Healthcare Bill Holds Surprises For Student Loan DebtorsIn a bill that is suppose to address the current health care issues facing the country there are a few surprises for debtors struggling under the weight of student loans. As of July 2010, all new federal student loans will be issued directly from the U.S. Department of Education, cutting out banks as middle-men.  This doesn’t mean that private bank loans will disappear totally; but they may simply be relegated to filling in the cost gap that often occurs when students reach their annual federal student loan limits.

Also, fewer students may take out loans or take out smaller loans as the federal Pell Grant program will receive an infusion of $40 billion. And starting in 2013, the Pell Grant award will be tied to the consumer price index, adding on a cost of living increase.  And according to some estimates, this may raise the maximum Pell Grant size to $5,975.  With an increase in grant money, students may take out fewer student loans ultimately decreasing their level of indebtedness after graduating.

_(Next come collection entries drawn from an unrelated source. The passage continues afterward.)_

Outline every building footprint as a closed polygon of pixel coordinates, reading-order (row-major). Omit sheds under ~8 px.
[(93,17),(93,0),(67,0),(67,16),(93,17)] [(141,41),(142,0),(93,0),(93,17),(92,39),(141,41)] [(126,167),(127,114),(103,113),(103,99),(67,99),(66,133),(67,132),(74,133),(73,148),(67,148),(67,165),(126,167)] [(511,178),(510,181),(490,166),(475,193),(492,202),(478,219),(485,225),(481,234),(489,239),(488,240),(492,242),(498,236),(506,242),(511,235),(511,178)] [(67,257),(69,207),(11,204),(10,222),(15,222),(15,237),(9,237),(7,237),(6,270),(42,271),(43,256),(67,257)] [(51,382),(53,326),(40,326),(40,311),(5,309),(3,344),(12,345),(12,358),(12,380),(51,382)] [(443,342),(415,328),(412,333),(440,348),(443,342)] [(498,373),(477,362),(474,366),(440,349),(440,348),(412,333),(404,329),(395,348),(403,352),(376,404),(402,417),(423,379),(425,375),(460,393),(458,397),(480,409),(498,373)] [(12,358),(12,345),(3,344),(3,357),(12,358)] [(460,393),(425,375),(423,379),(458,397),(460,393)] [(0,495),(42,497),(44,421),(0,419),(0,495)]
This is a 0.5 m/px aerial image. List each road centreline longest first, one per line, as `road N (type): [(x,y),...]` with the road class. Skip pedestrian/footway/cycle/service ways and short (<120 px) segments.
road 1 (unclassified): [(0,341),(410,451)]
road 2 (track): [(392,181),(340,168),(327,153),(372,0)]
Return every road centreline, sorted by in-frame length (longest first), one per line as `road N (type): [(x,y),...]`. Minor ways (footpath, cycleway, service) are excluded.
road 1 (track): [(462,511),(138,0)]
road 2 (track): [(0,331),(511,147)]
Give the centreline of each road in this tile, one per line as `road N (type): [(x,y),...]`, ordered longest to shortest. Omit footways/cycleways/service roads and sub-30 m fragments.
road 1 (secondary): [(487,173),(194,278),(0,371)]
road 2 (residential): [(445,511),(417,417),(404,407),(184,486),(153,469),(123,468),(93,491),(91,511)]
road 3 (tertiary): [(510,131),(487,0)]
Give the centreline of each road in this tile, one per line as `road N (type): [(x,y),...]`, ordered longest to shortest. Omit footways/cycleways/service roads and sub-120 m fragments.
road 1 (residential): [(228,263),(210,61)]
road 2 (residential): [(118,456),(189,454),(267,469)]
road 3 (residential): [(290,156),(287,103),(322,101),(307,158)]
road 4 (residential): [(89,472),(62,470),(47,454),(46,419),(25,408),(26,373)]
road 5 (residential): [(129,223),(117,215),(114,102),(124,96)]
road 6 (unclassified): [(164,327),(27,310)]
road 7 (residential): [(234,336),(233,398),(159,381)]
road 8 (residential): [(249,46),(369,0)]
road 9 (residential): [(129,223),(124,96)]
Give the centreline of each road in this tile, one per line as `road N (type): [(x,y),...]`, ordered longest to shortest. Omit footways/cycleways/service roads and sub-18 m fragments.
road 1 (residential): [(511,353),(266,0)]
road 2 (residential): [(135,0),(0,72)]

And finally, beginning in 2014, debtors in the income-based student loan repayment plan will have their monthly payments capped at no more than 10 percent of their discretionary income. Currently, the income-based student loan repayment plan’s monthly payments are capped at 15 percent of a debtor’s discretionary income.  And that won’t be the only change to the income-based student loan repayment plan.  For debtors who remain current on their student loan payments through the income-based plan, their remaining debt will be forgiven after 20 years, five years shorter than the current 25 year period before forgiveness.  For public service workers such as teachers, nurses and military personnel, their student loan debt will be forgiven after 10 years.